Correct me if im wrong please! But this is what I know:

1.take off any glasses, necklaces(if possible) and any clothing around the neck that makes it hard to breath.
2. Move any objects away from the person so they do not self injure
3. Place something soft under their head so they do not injure there head.
4. NEVER put anything in there mouth.
5. Turn them on there side to prevent choking in vomit and to have a better airway.
6. Stay calm and reassure them they will be okay and that u will be with them through the whole thing.
7. Dont let them drink or eat anything until regular consciousness is restored.
8. If seizure happens again or lasts more than 5 minutes call 911
9. Stay with the person until thwy are fully aware and are back to their bormal state.
10. Offer a ride home. ( if this happend I would not let her drive home, I woild give her a ride no matter what so ik she is safe because I will be too worried)

And question!! Im not sure if I turn her on her side during the seizure of after the seizure. Ive heard mixed reviews there. So if someone could answer that would be great!
 
Correct me if im wrong please! But this is what I know:

1.take off any glasses, necklaces(if possible) and any clothing around the neck that makes it hard to breath.
2. Move any objects away from the person so they do not self injure
3. Place something soft under their head so they do not injure there head.
4. NEVER put anything in there mouth.
5. Turn them on there side to prevent choking in vomit and to have a better airway.
6. Stay calm and reassure them they will be okay and that u will be with them through the whole thing.
7. Dont let them drink or eat anything until regular consciousness is restored.
8. If seizure happens again or lasts more than 5 minutes call 911
9. Stay with the person until thwy are fully aware and are back to their bormal state.
10. Offer a ride home. ( if this happend I would not let her drive home, I woild give her a ride no matter what so ik she is safe because I will be too worried)
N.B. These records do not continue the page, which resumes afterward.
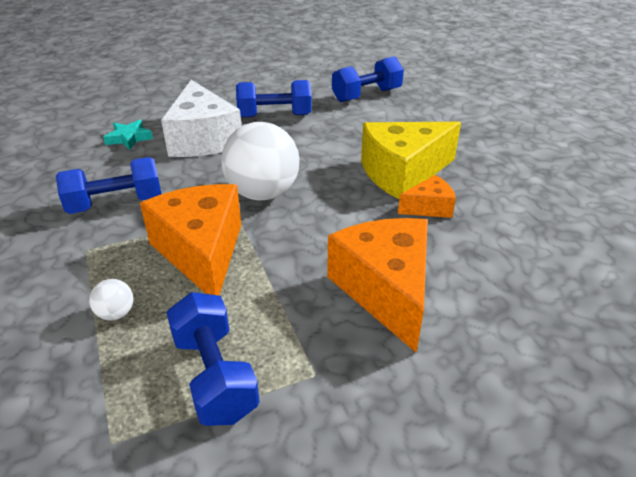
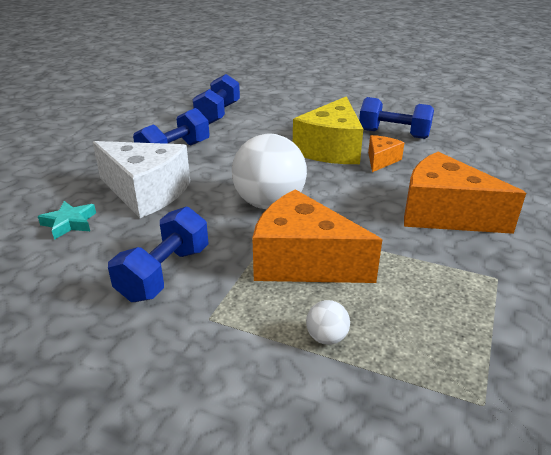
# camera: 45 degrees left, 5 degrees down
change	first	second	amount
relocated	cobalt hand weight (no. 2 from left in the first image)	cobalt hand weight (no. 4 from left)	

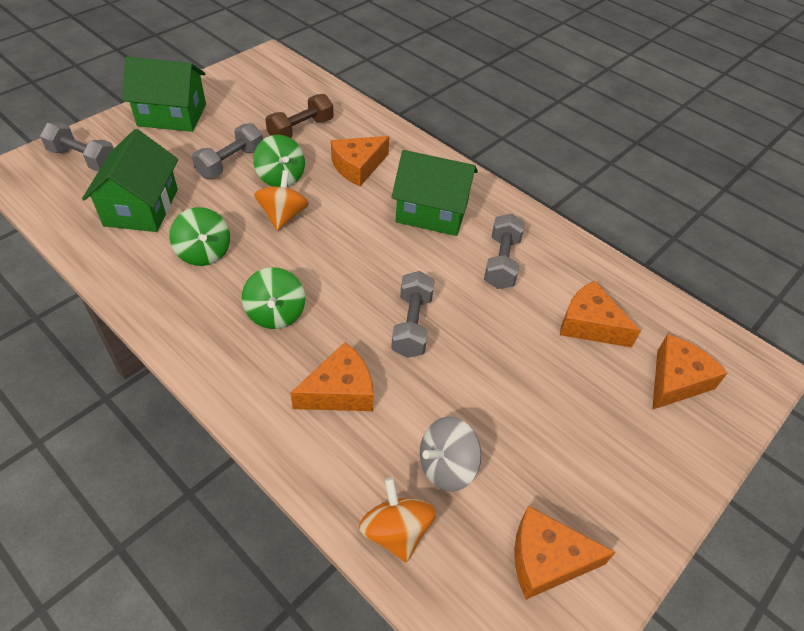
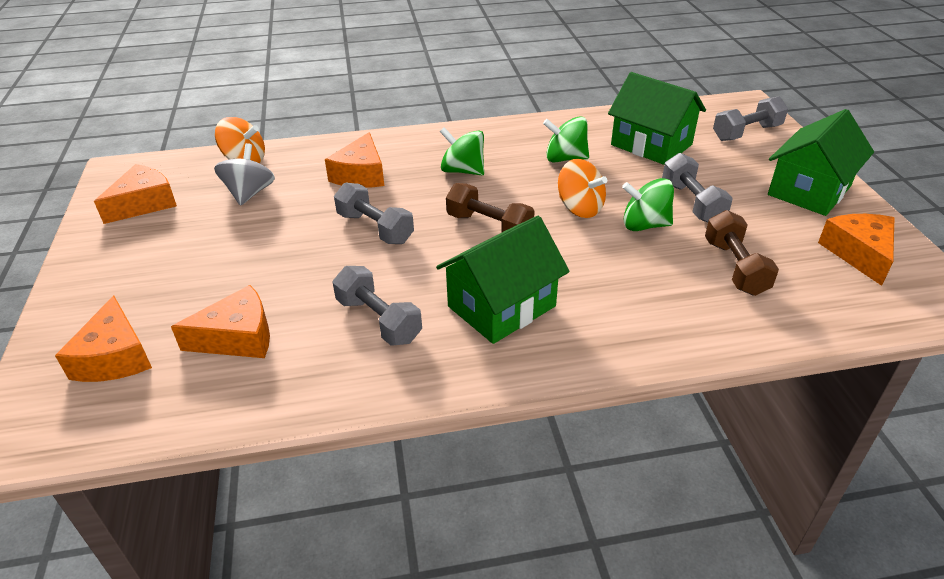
# camera: 130 degrees right, 10 degrees down
change	first	second	amount
relocated	orange cheese wedge (no. 2 from left in the first image)	orange cheese wedge (no. 5 from left)	
appeared		brown hand weight (no. 1 from left)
And question!! Im not sure if I turn her on her side during the seizure of after the seizure. Ive heard mixed reviews there. So if someone could answer that would be great!

WOW - I think you might know more and have done more research about it than my family has!

Really the only thing that I wouldn't do, if she is just having a partial seizure (the ones where you don't shake) are try to move them. My family tries to make sure I stay where I am when I have a seizure so I don't get up and move around because I like to do that sometimes. They actually have a hard time keeping me in one place at times actually. Now if she were having a Tonic clonic (when you shake) you may want to have her lay down so she doesn't fall if she were sitting on a chair.

I don't think anyone has ever taken any jewelry off, but I really don't wear any but a short necklace. If I did start to play with it then I'm sure they'd do something with it. I usually wear contacts but they may let me keep my glasses off if I started doing things with them too.

I think a good bit of these things deal more with having a tonic clonic than a partial. Like putting them on their side, placing something under their head and removing anything that makes it hard for them to breath (however I would do that if it they were having hard breathing during any type of seizure)

Just remember that they person may seem ok but they still aren't out of the seizure so don't be afraid if they are talking and doing things normal again but really don't know what's going on.

One way that you can usually be certain that someone is out of the seizure is when they can answer questions like who they are, who you are, what is their birthday, where they are, maybe their phone number and simple things like that. When they can answer these things easily and not have a hard time thinking about it then they are usually ok.

When I tried to answer the questions my husband asked me once I kept calling him by the cat's name. It took me a while to actually figure out who he really was. When I find out some of the things that I've done during and coming out of a seizure I'll get a good laugh about it. I don't know if everyone can be like that or not.
 
Alright great! Thank you for feedback! I wanna make sure im prepared and everything! Just for emergency! For anyone that is too!